## What needs to be done
Restate word for word the lines between the start of the material and the line with "Page size: 1540x2380.", keeping both of those ends and none of the pictures.

## Input data
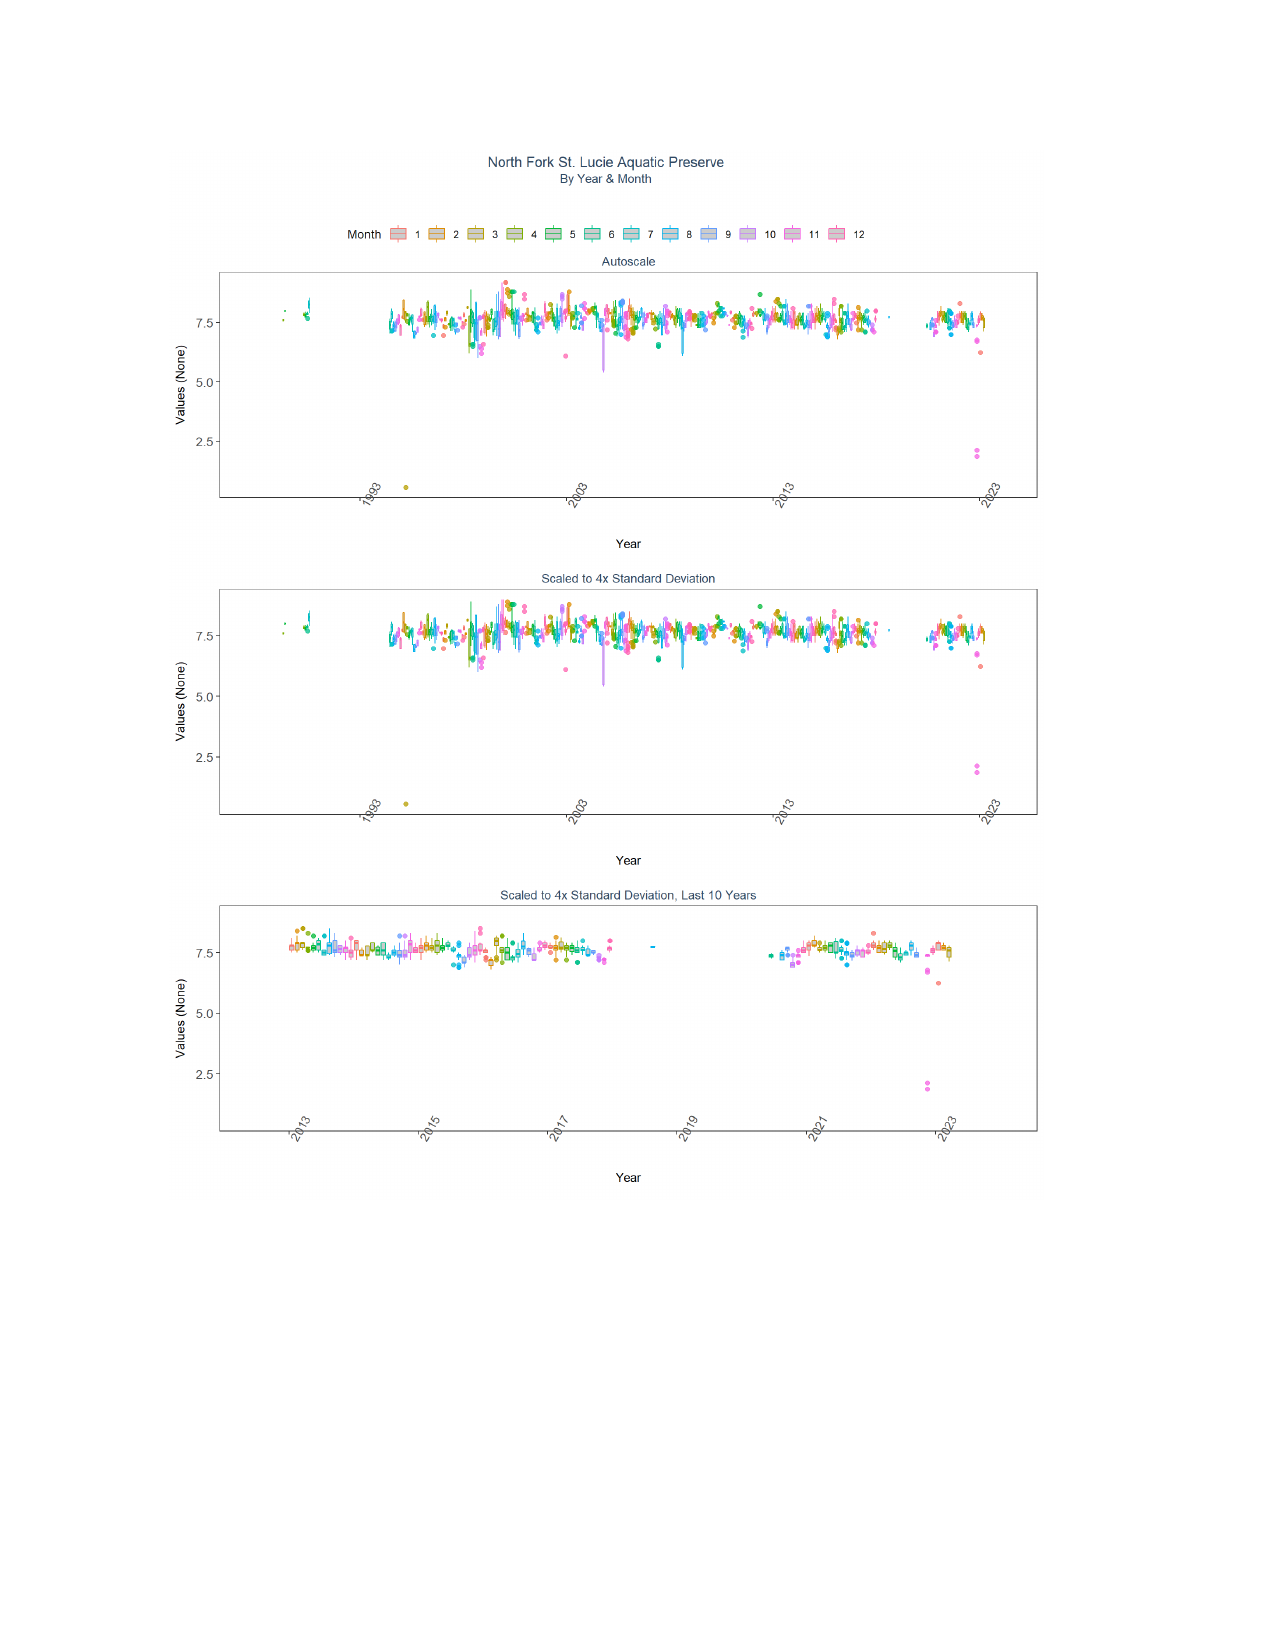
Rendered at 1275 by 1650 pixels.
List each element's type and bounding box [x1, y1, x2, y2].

picture [168, 150, 1044, 1200]
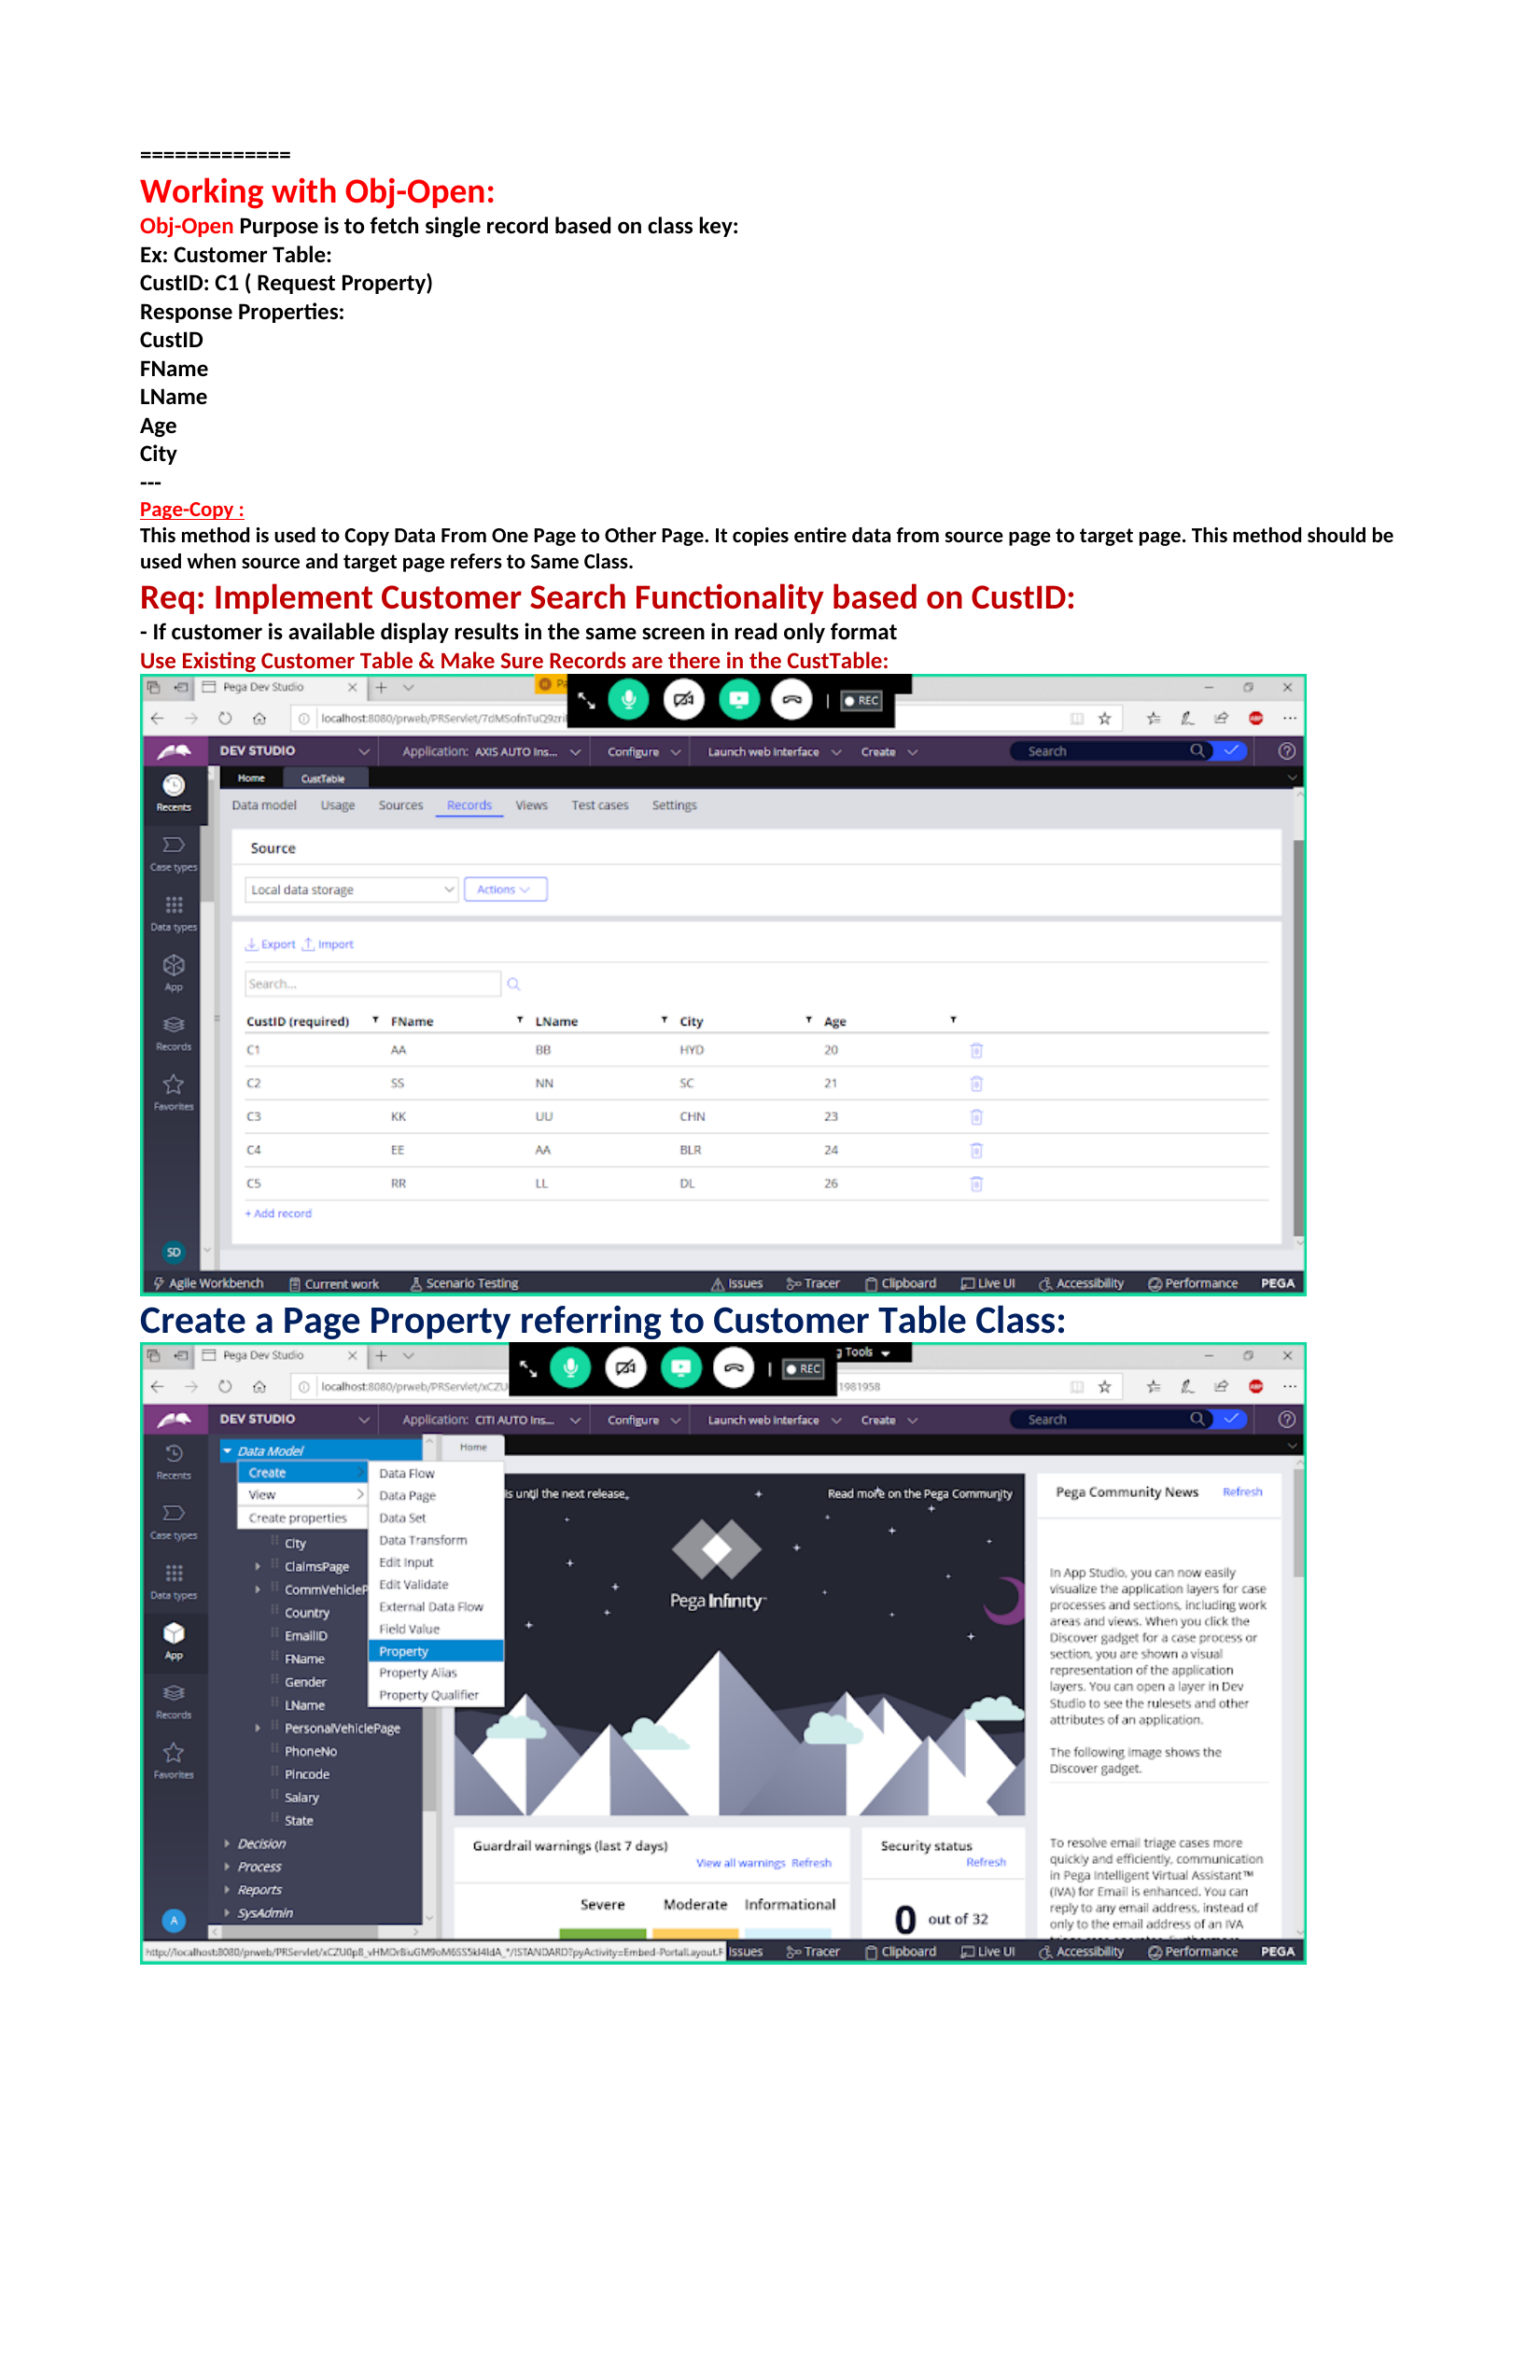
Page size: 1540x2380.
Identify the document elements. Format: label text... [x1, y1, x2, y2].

picture [140, 674, 1307, 1296]
text City [140, 440, 1400, 468]
text Use Existing Customer Table & Make Sure Records are there in the CustTable: [140, 646, 1400, 674]
text - If customer is available display results in the same screen in read only format [140, 617, 1400, 646]
text Ex: Customer Table: [140, 240, 1400, 268]
text CustID: C1 ( Request Property) [140, 268, 1400, 297]
text FName [140, 354, 1400, 382]
text --- [140, 468, 1400, 497]
text Req: Implement Customer Search Functionality based on CustID: [140, 575, 1400, 617]
text Obj-Open Purpose is to fetch single record based on class key: [140, 211, 1400, 240]
text CustID [140, 325, 1400, 354]
text This method is used to Copy Data From One Page to Other Page. It copies entire data from source page to target page. This method should be used when source and target page refers to Same Class. [140, 522, 1400, 575]
picture [140, 1342, 1307, 1965]
text Create a Page Property referring to Customer Table Class: [140, 1295, 1400, 1343]
text Response Properties: [140, 297, 1400, 325]
text Working with Obj-Open: [140, 169, 1400, 211]
text LName [140, 382, 1400, 411]
text Age [140, 411, 1400, 440]
text ============= [140, 140, 1400, 169]
text Page-Copy : [140, 497, 1400, 522]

## Answer for this exercise
Rendered at 1275 by 1650 pixels.
List each element's type and bounding box [x1, y1, x2, y2].

picture [168, 150, 1044, 1200]
Page size: 1540x2380.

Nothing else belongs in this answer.